- Gênero: Documentário
- Direção: Eryk Rocha, Gabriela Carneiro da Cunha
- Roteiro: Eryk Rocha, Gabriela Carneiro da Cunha
- Duração: 108 minutos
-
Veja online:
A noção de que o céu pode ruir passou a ser uma ameaça concreta. Em A Queda do Céu, inspirado no livro homônimo de Davi Kopenawa, a queda é ancestral e urgente, atravessando um presente que se divide entre rituais e as pressões da modernidade predatória. No centro está o xamã, líder e voz de um povo que aprendeu a sustentar o céu sobre a floresta. Ele e a comunidade Watorikɨ se reúnem para o reahu, o ritual funerário que não se limita a homenagear os mortos, mas atua para impedir que o céu desabe. É o cosmos que está em risco, não apenas a terra que pisamos.

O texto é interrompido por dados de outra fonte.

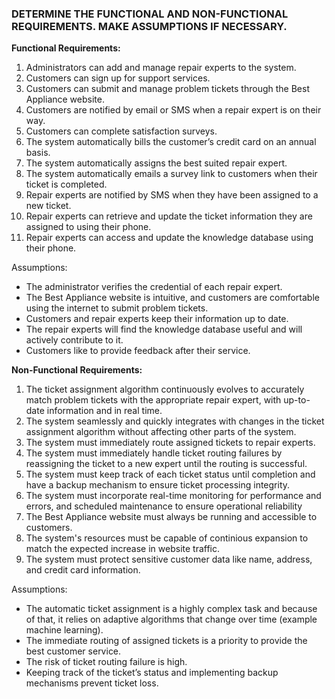 ### DETERMINE THE FUNCTIONAL AND NON-FUNCTIONAL REQUIREMENTS. MAKE ASSUMPTIONS IF NECESSARY.

**Functional Requirements:**

1. Administrators can add and manage repair experts to the system.
2. Customers can sign up for support services.
3. Customers can submit and manage problem tickets through the Best Appliance website.
4. Customers are notified by email or SMS when a repair expert is on their way.
5. Customers can complete satisfaction surveys.
6. The system automatically bills the customer’s credit card on an annual basis.
7. The system automatically assigns the best suited repair expert.
8. The system automatically emails a survey link to customers when their ticket is completed.
9. Repair experts are notified by SMS when they have been assigned to a new ticket.
10. Repair experts can retrieve and update the ticket information they are assigned to using their phone.
11. Repair experts can access and update the knowledge database using their phone.

Assumptions:

- The administrator verifies the credential of each repair expert.
- The Best Appliance website is intuitive, and customers are comfortable using the internet to submit problem tickets.
- Customers and repair experts keep their information up to date.
- The repair experts will find the knowledge database useful and will actively contribute to it.
- Customers like to provide feedback after their service.

**Non-Functional Requirements:**

1. The ticket assignment algorithm continuously evolves to accurately match problem tickets with the appropriate repair expert, with up-to-date information and in real time. 
2. The system seamlessly and quickly integrates with changes in the ticket assignment algorithm without affecting other parts of the system.
3. The system must immediately route assigned tickets to repair experts.
4. The system must immediately handle ticket routing failures by reassigning the ticket to a new expert until the routing is successful.
5. The system must keep track of each ticket status until completion and have a backup mechanism to ensure ticket processing integrity.
6. The system must incorporate real-time monitoring for performance and errors, and scheduled maintenance to ensure operational reliability
7. The Best Appliance website must always be running and accessible to customers.
8. The system's resources must be capable of continious expansion to match the expected increase in website traffic.
9. The system must protect sensitive customer data like name, address, and credit card information.

Assumptions:

- The automatic ticket assignment is a highly complex task and because of that, it relies on adaptive algorithms that change over time (example machine learning).
- The immediate routing of assigned tickets is a priority to provide the best customer service.
- The risk of ticket routing failure is high.
- Keeping track of the ticket’s status and implementing backup mechanisms prevent ticket loss.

Eryk Rocha e Gabriela Carneiro da Cunha constroem um filme que se aproxima sem invadir, permitindo que o espectador seja conduzido pelo tempo do povo Yanomami. Esse tempo é marcado pelo movimento circular das danças, pela força das canções, pela preparação dos corpos, pela comunhão de quem carrega nas costas uma história que o capitalismo insiste em interromper. Aqui, o inimigo não se apresenta como figura única, mas como lógica global. Vem com a mineração que devasta, com as epidemias que matam silenciosamente, com o desejo incessante pelo lucro que destrói.
A câmera observa, acompanha e, ao mesmo tempo, participa. Ela está ali para ser testemunha, não para traduzir. Isso dá potência à experiência. A Queda do Céu não busca uma narrativa explicativa, mas sim uma imersão sensorial e espiritual. Mais do que cenário, a floresta é uma personagem que respira, pulsa e chama. O som dos insetos, o eco das vozes, o toque nos instrumentos, tudo se funde em uma presença viva que reafirma que o território não é um espaço vazio a ser explorado, mas um organismo do qual todos fazem parte.
Kopenawa é a linha que conduz o filme. Sua fala alterna entre o política e o espiritual, denunciando a destruição e afirmando a cosmologia Yanomami como conhecimento primordial. Ele fala dos xapiri, espíritos da floresta que sustentam o céu, como parte de um equilíbrio ameaçado pelo garimpo, pela ganância e pela ignorância. Sua presença é calma e firme, e carrega a consciência de quem sabe que a luta pela sobrevivência do seu povo é também a luta pela sobrevivência do planeta.
Mesmo quando a narrativa se detém no ritual, há uma tensão constante. O reahu é celebração e resistência, é a reafirmação de um modo de vida que recusa desaparecer. A câmera captura rostos que choram, pintam-se, dançam, e cada gesto parece reafirmar que o céu não vai cair enquanto houver quem o sustente. É no entrelaçamento de festa e urgência, sem separar o sagrado do político e o espiritual do concreto, que o filme encontra sua maior força.
Mas há uma contradição que não passa despercebida. Ao tentar traduzir para a tela a complexidade e a densidade da obra que o inspira, o filme se perde algumas vezes. Certas camadas do pensamento de Kopenawa e da cosmologia Yanomami se diluem, e nem sempre a narrativa consegue dar conta de toda a profundidade que carrega. É nesse hiato entre intenção e realização que reside uma tensão adicional, que não diminui a importância do registro, mas deixa evidente a dificuldade de alcançar, compreender e traduzir este universo distante e complexo para quem não o vivencia realmente.
Ainda assim, quando A Queda do Céu se encerra, deixa asensação de que o ritual continua para além da tela, de que a ameaça persiste, mas também persiste a resistência. Cada presença na tela ecoa como ponte entre mundos, lembrando que o céu que paira sobre a floresta é o mesmo que paira sobre todos os seres humanos. O filme reafirma que, no limite entre memória e catástrofe, ainda é possível sonhar com alianças capazes de impedir a queda. E, até lá, cabe a todos decidir por ajudar a sustentar o céu ou empurrá-lo para baixo.